TIPS MENULIS CERPEN MUDAH, TAPI SULIT yah
Usman Hermawan
Sejatinya bagi
kebanyakan orang menulis cerita pendek (cerpen) bukan perkara mudah, tak
semudah membalikkan sebuah buldozer. Jika mudah, tentu saja setiap orang punya
karya cerpen. Sebagai bidang keterampilan cara utama yang harus dilakukan
adalah dengan sering-sering menulis. Tidak singkronnya antara teori/konsep dengan
praktek yang berakibat gagalnya seseorang menyelesaikan sebuah cerita pendek
setelah mendapatkan ide cerita, salah satunya karena penulis tidak ngotot dan
mudah bosan dan putus asa. Keterampilan dapat dikuasai hanya dengan menulis,
menulis dan menulis. Diperlukan suatu “kegilaan” untuk dapat menuntaskan sebuah
karya cerpen.
Di leptop saya ada
banyak sekali file bahan cerpen yang tidak bisa dilanjutkan penulisannya.
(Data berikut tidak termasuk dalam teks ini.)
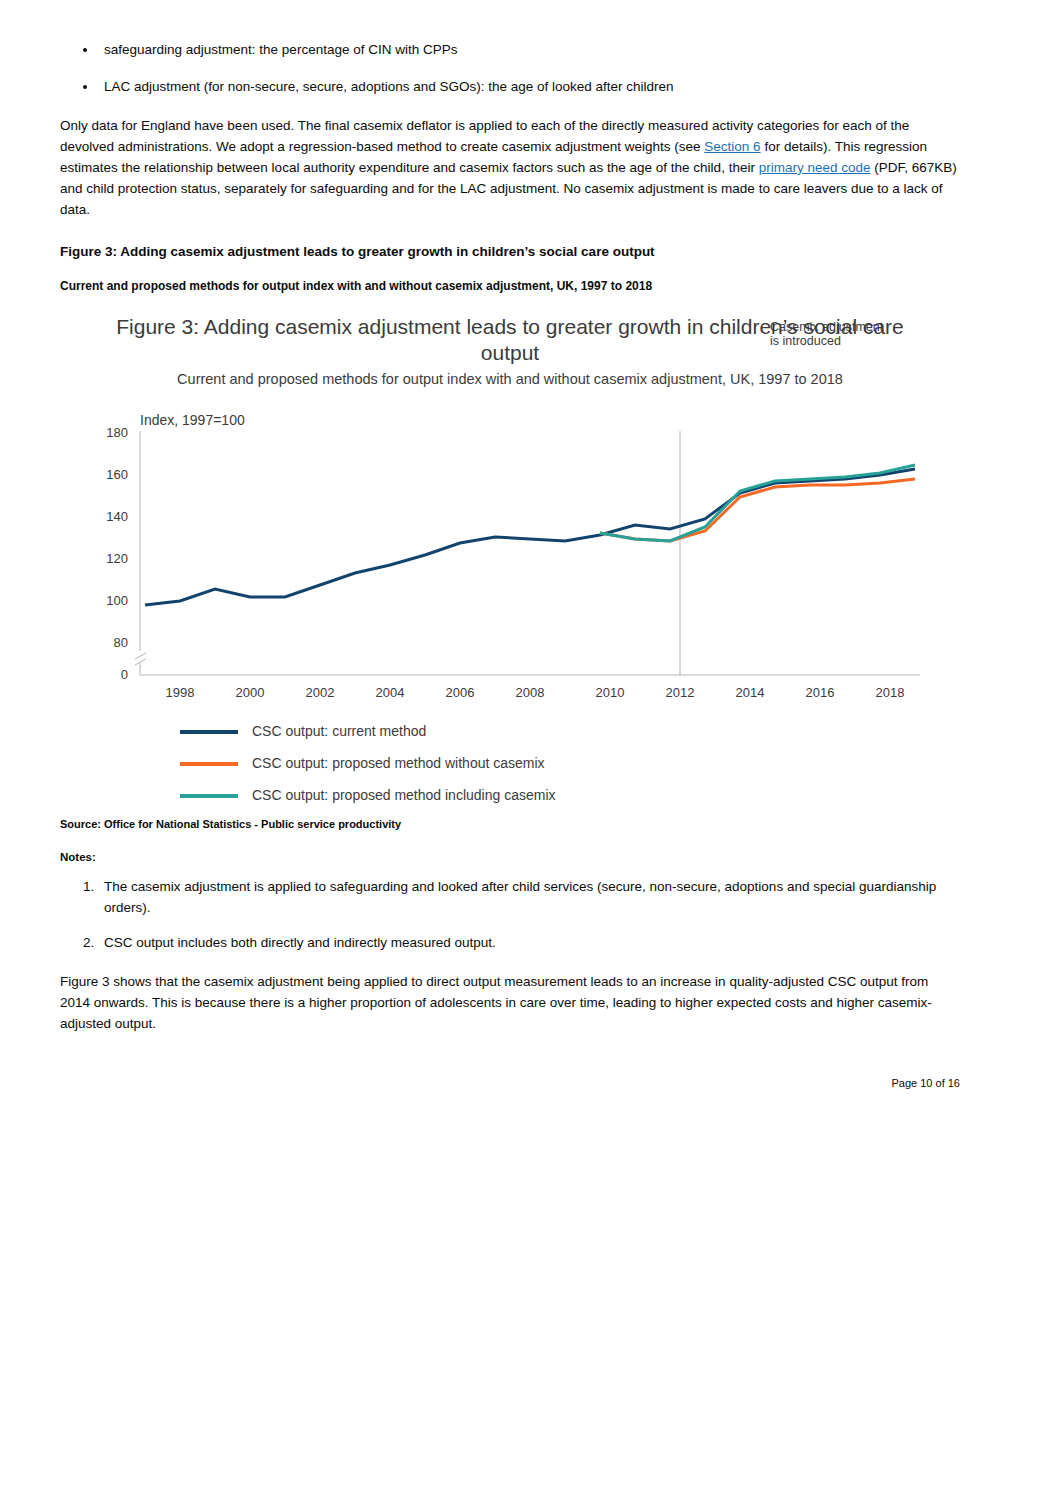safeguarding adjustment: the percentage of CIN with CPPs
LAC adjustment (for non-secure, secure, adoptions and SGOs): the age of looked after children
Only data for England have been used. The final casemix deflator is applied to each of the directly measured activity categories for each of the devolved administrations. We adopt a regression-based method to create casemix adjustment weights (see Section 6 for details). This regression estimates the relationship between local authority expenditure and casemix factors such as the age of the child, their primary need code (PDF, 667KB) and child protection status, separately for safeguarding and for the LAC adjustment. No casemix adjustment is made to care leavers due to a lack of data.
Figure 3: Adding casemix adjustment leads to greater growth in children’s social care output
Current and proposed methods for output index with and without casemix adjustment, UK, 1997 to 2018
Casemix adjustment
is introduced
Figure 3: Adding casemix adjustment leads to greater growth in children’s social care output
Current and proposed methods for output index with and without casemix adjustment, UK, 1997 to 2018
Index, 1997=100 180 160 140 120 100 80 0 1998 2000 2002 2004 2006 2008 2010 2012 2014 2016 2018
CSC output: current method
CSC output: proposed method without casemix
CSC output: proposed method including casemix
Source: Office for National Statistics - Public service productivity
Notes:
The casemix adjustment is applied to safeguarding and looked after child services (secure, non-secure, adoptions and special guardianship orders).
CSC output includes both directly and indirectly measured output.
Figure 3 shows that the casemix adjustment being applied to direct output measurement leads to an increase in quality-adjusted CSC output from 2014 onwards. This is because there is a higher proportion of adolescents in care over time, leading to higher expected costs and higher casemix-adjusted output.
Page 10 of 16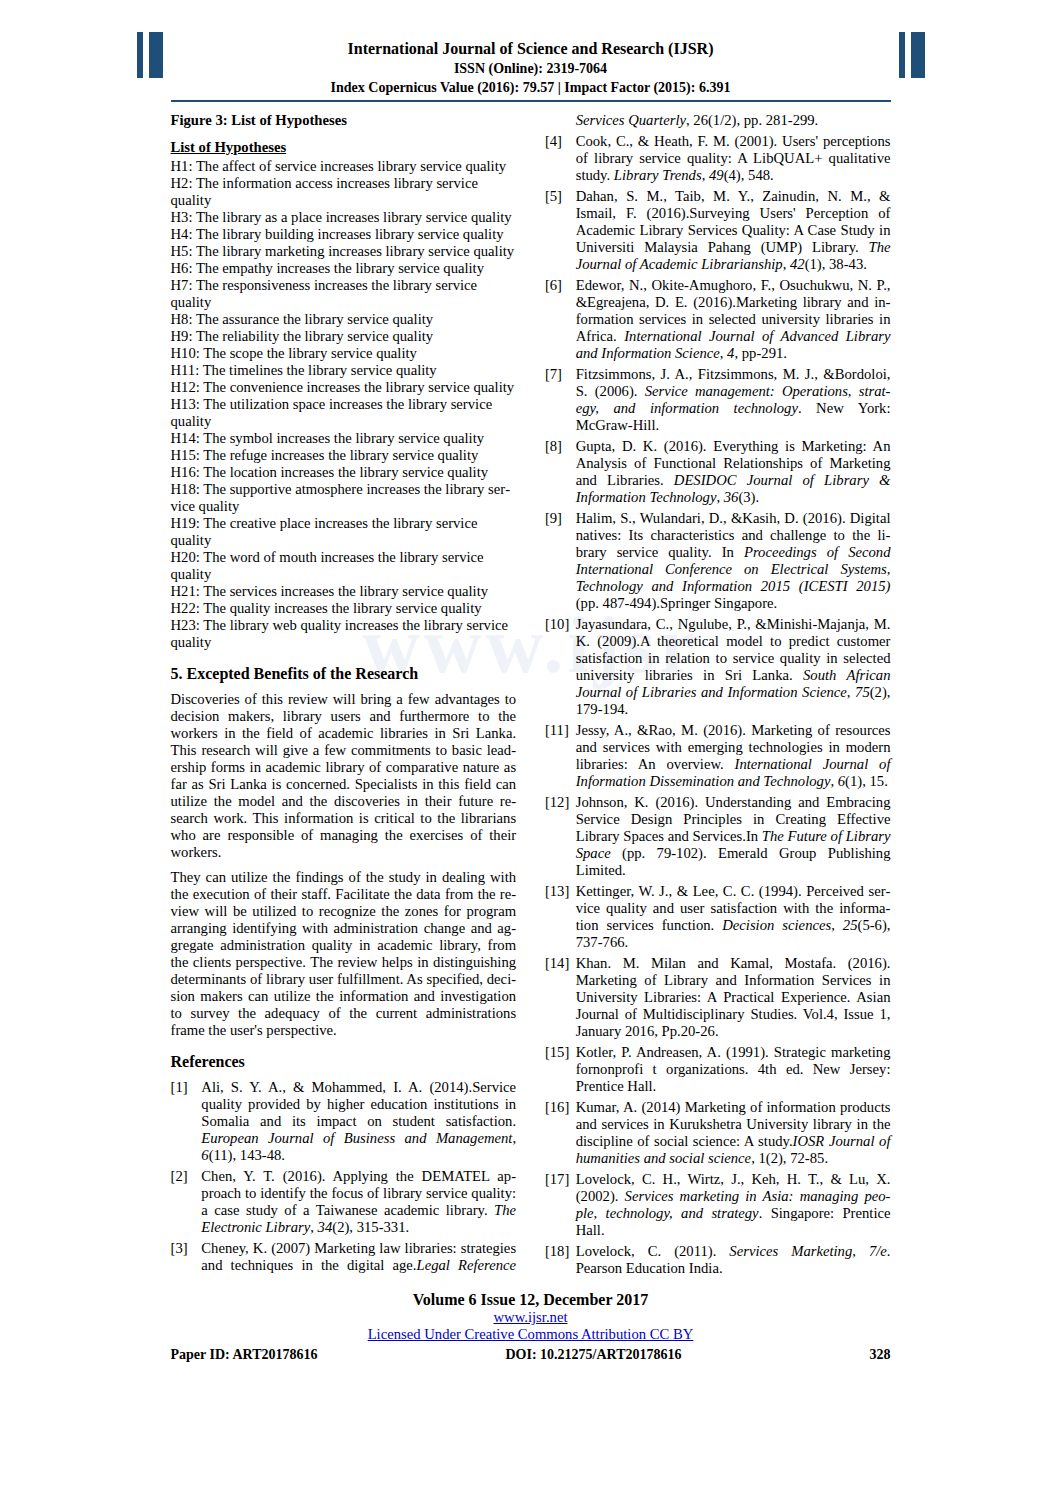International Journal of Science and Research (IJSR)
ISSN (Online): 2319-7064
Index Copernicus Value (2016): 79.57 | Impact Factor (2015): 6.391
www.ijsr
Figure 3: List of Hypotheses
List of Hypotheses
H1: The affect of service increases library service quality
H2: The information access increases library service quality
H3: The library as a place increases library service quality
H4: The library building increases library service quality
H5: The library marketing increases library service quality
H6: The empathy increases the library service quality
H7: The responsiveness increases the library service quality
H8: The assurance the library service quality
H9: The reliability the library service quality
H10: The scope the library service quality
H11: The timelines the library service quality
H12: The convenience increases the library service quality
H13: The utilization space increases the library service quality
H14: The symbol increases the library service quality
H15: The refuge increases the library service quality
H16: The location increases the library service quality
H18: The supportive atmosphere increases the library service quality
H19: The creative place increases the library service quality
H20: The word of mouth increases the library service quality
H21: The services increases the library service quality
H22: The quality increases the library service quality
H23: The library web quality increases the library service quality
5. Excepted Benefits of the Research
Discoveries of this review will bring a few advantages to decision makers, library users and furthermore to the workers in the field of academic libraries in Sri Lanka. This research will give a few commitments to basic leadership forms in academic library of comparative nature as far as Sri Lanka is concerned. Specialists in this field can utilize the model and the discoveries in their future research work. This information is critical to the librarians who are responsible of managing the exercises of their workers.
They can utilize the findings of the study in dealing with the execution of their staff. Facilitate the data from the review will be utilized to recognize the zones for program arranging identifying with administration change and aggregate administration quality in academic library, from the clients perspective. The review helps in distinguishing determinants of library user fulfillment. As specified, decision makers can utilize the information and investigation to survey the adequacy of the current administrations frame the user's perspective.
References
Ali, S. Y. A., & Mohammed, I. A. (2014).Service quality provided by higher education institutions in Somalia and its impact on student satisfaction. European Journal of Business and Management, 6(11), 143-48.
Chen, Y. T. (2016). Applying the DEMATEL approach to identify the focus of library service quality: a case study of a Taiwanese academic library. The Electronic Library, 34(2), 315-331.
Cheney, K. (2007) Marketing law libraries: strategies and techniques in the digital age.Legal Reference Services Quarterly, 26(1/2), pp. 281-299.
Cook, C., & Heath, F. M. (2001). Users' perceptions of library service quality: A LibQUAL+ qualitative study. Library Trends, 49(4), 548.
Dahan, S. M., Taib, M. Y., Zainudin, N. M., & Ismail, F. (2016).Surveying Users' Perception of Academic Library Services Quality: A Case Study in Universiti Malaysia Pahang (UMP) Library. The Journal of Academic Librarianship, 42(1), 38-43.
Edewor, N., Okite-Amughoro, F., Osuchukwu, N. P., &Egreajena, D. E. (2016).Marketing library and information services in selected university libraries in Africa. International Journal of Advanced Library and Information Science, 4, pp-291.
Fitzsimmons, J. A., Fitzsimmons, M. J., &Bordoloi, S. (2006). Service management: Operations, strategy, and information technology. New York: McGraw-Hill.
Gupta, D. K. (2016). Everything is Marketing: An Analysis of Functional Relationships of Marketing and Libraries. DESIDOC Journal of Library & Information Technology, 36(3).
Halim, S., Wulandari, D., &Kasih, D. (2016). Digital natives: Its characteristics and challenge to the library service quality. In Proceedings of Second International Conference on Electrical Systems, Technology and Information 2015 (ICESTI 2015) (pp. 487-494).Springer Singapore.
Jayasundara, C., Ngulube, P., &Minishi-Majanja, M. K. (2009).A theoretical model to predict customer satisfaction in relation to service quality in selected university libraries in Sri Lanka. South African Journal of Libraries and Information Science, 75(2), 179-194.
Jessy, A., &Rao, M. (2016). Marketing of resources and services with emerging technologies in modern libraries: An overview. International Journal of Information Dissemination and Technology, 6(1), 15.
Johnson, K. (2016). Understanding and Embracing Service Design Principles in Creating Effective Library Spaces and Services.In The Future of Library Space (pp. 79-102). Emerald Group Publishing Limited.
Kettinger, W. J., & Lee, C. C. (1994). Perceived service quality and user satisfaction with the information services function. Decision sciences, 25(5-6), 737-766.
Khan. M. Milan and Kamal, Mostafa. (2016). Marketing of Library and Information Services in University Libraries: A Practical Experience. Asian Journal of Multidisciplinary Studies. Vol.4, Issue 1, January 2016, Pp.20-26.
Kotler, P. Andreasen, A. (1991). Strategic marketing fornonprofi t organizations. 4th ed. New Jersey: Prentice Hall.
Kumar, A. (2014) Marketing of information products and services in Kurukshetra University library in the discipline of social science: A study.IOSR Journal of humanities and social science, 1(2), 72-85.
Lovelock, C. H., Wirtz, J., Keh, H. T., & Lu, X. (2002). Services marketing in Asia: managing people, technology, and strategy. Singapore: Prentice Hall.
Lovelock, C. (2011). Services Marketing, 7/e. Pearson Education India.
Volume 6 Issue 12, December 2017
www.ijsr.net
Licensed Under Creative Commons Attribution CC BY
Paper ID: ART20178616 DOI: 10.21275/ART20178616 328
Gagal
berkali-kali cukup melelahkan dan bikin malas. Ternyata penyebabnya adalah saya
tidak punya bahan cerita yang utuh.
Dari lebih dari
seratus cerpen yang saya selesaikan dan menjadi layak publikasi, dengan proses
penyelesaian yang “berdarah-darah”, bahkan salah satunya ada yang terpublikasi
di Majalah Horison, karena saya telah melakukan hal berikut ini:
1.
Bersedia
menjadi pendengar ketika orang lain bercerita tentang suatu masalah dari a
sampai z. Dengan begitu saya jadi punya bahan untuk dituliskan, pemolesan
sana-sini untuk menyempurnakan cerita dilakukan pada saat menulis. Gosip, isu,
kabar burung, bahkan fitnah bukan mustahil bisa menjadi bahan cerita.
2.
Menulis
dengan hati. Hati kecil, hati nurani yang kita miliki, pasti berpihak kepada kebenaran. Ketika dua orangpemuda
berkelahi memperebutkan seorang gadis, lalu
ada yang menang dan yang kalah, lalu hati nurani kita lebih condong
melanjutkan cerita bahwa si gadis tidak memilih salah satunya, dan justru
memilih pemuda lain yang sebelumnya tidak ditampilkan.
3.
Banyak
membaca cerpen karya orang lain dapat membantu meningkatkan kemampuan menulis.
Bahkan ada kalanya kita mendapat inspirasi setelah membaca. Misalnya setelah
saya membaca cerpen yang tokohnya mengalami sakit dan diopname di rumah sakit.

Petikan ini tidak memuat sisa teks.